The environment that encloses a function is the environment where it was defined. For example, if I executed the statement f <- function(x) { x+1 } in the console, then function f would be enclosed in the global environment.

f <- function() { x+1 }
environment(f)
## <environment: R_GlobalEnv>

Closures

This relationship matters because R employs a method of matching variables (i.e., x) to values (i.e., 10) known as lexical scoping. Lexical scoping means that if R can't find the value associated with a variable in the current environment, it looks in the enclosing environment.
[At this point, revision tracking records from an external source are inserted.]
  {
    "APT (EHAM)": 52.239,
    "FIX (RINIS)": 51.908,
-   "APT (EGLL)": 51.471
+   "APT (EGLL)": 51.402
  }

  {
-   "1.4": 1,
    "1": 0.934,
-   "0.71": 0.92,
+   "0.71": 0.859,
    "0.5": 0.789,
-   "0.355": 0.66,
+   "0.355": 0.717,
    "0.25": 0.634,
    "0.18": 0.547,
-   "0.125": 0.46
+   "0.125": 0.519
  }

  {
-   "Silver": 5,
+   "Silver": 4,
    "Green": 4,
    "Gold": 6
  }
In other words, it looks in the environment where the function was created.

So if our function f <- function() { x+1 } is invoked, the variable x is not defined in the function's local environment, and so R will look in f's enclosing environment for the value of x.

f <- function() { x + 1 }
f()
## Error in x + 1: non-numeric argument to binary operator
x <- 10 # Define x in the global env
f()
## [1] 11

Closures

This relationship becomes more interesting if a function is defined inside another function.

Let's say we define function g inside the body of function f, and subsequently return the function object g. Then, function g's enclosing environment is function f's local "runtime" environment.

f <- function() {
  print(environment()) # Get memory address of local environment
  g <- function() { x + 1}
  return(g)
}
g_prime <- f()
## <environment: 0x0000000008e15c48>
environment(g_prime)
## <environment: 0x0000000008e15c48>

Closures

This means that the function g can access and use any variables defined inside f's environment.
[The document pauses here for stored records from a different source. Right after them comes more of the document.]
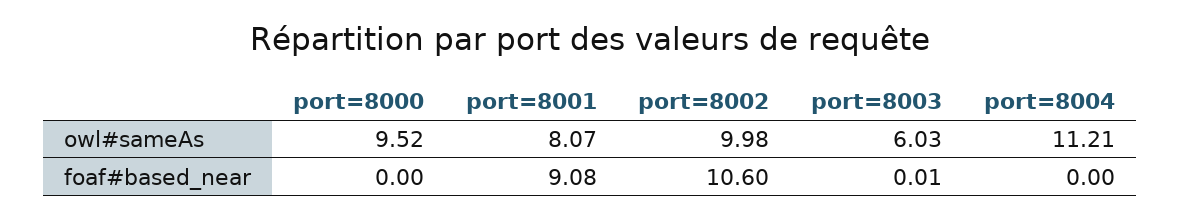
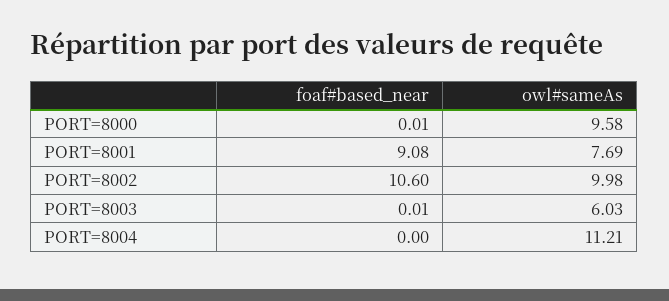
  {
    "port=8000": {
-     "owl#sameAs": 9.52,
+     "owl#sameAs": 9.58,
-     "foaf#based_near": 0
+     "foaf#based_near": 0.01
    },
    "port=8001": {
-     "owl#sameAs": 8.07,
+     "owl#sameAs": 7.69,
      "foaf#based_near": 9.08
    },
    "port=8002": {
      "owl#sameAs": 9.98,
      "foaf#based_near": 10.6
    },
    "port=8003": {
      "owl#sameAs": 6.03,
      "foaf#based_near": 0.01
    },
    "port=8004": {
      "owl#sameAs": 11.21,
      "foaf#based_near": 0
    }
  }

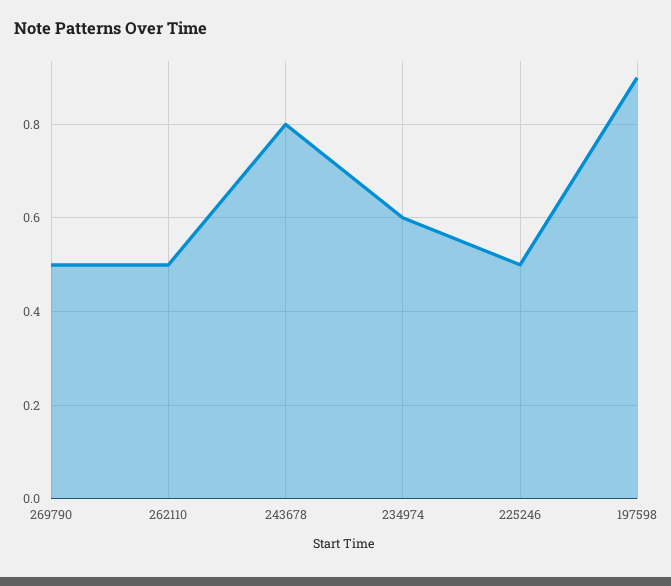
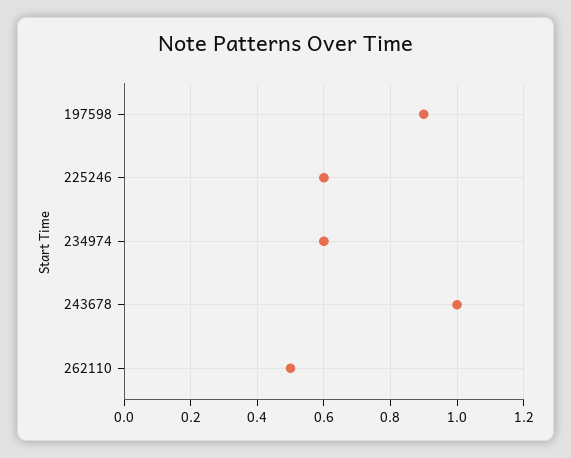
  {
-   "269790": 0.5,
    "262110": 0.5,
-   "243678": 0.8,
+   "243678": 1,
    "234974": 0.6,
-   "225246": 0.5,
+   "225246": 0.6,
    "197598": 0.9
  }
Who can predict what g_prime() will return?

f <- function(x) {
  g <- function() { x + 1}
  return(g)
}
g_prime <- f(10)
g_prime()

Closures

Yes, g_prime() will return 11.

f <- function(x) {
  g <- function() { x + 1}
  return(g)
}
g_prime <- f(10)
g_prime()
## [1] 11

That's because the variable x was assigned a value of 10 inside f's local execution environment by calling f(10), and because g has access to variables defined in its enclosing environment.

Activity

Execute the following statements, which will write several .csv's to a temp folder and create a vector called filenames which holds the full path to each file.

set.seed(1)
tmp <- tempdir()
sapply(1:10, function(x) {
  write.csv(as.data.frame(matrix(rnorm(1000),100, 10,
                                 dimnames = list(NULL, letters[1:10]))
                          ),
            file = file.path(tmp, paste0("FakeSubject", x, ".csv")),
            row.names = FALSE)
  })
filenames <- list.files(path = tmp, pattern = "FakeSubject[0-9]+.csv",
                        full.names = TRUE)

Activity

Combine the data in each csv into a single data frame. The catch: you may only use a single statement that must be 50 characters or less (not counting variable assignment).

Bonus question:

Which row in this data frame is the only row to have all observations less than 0?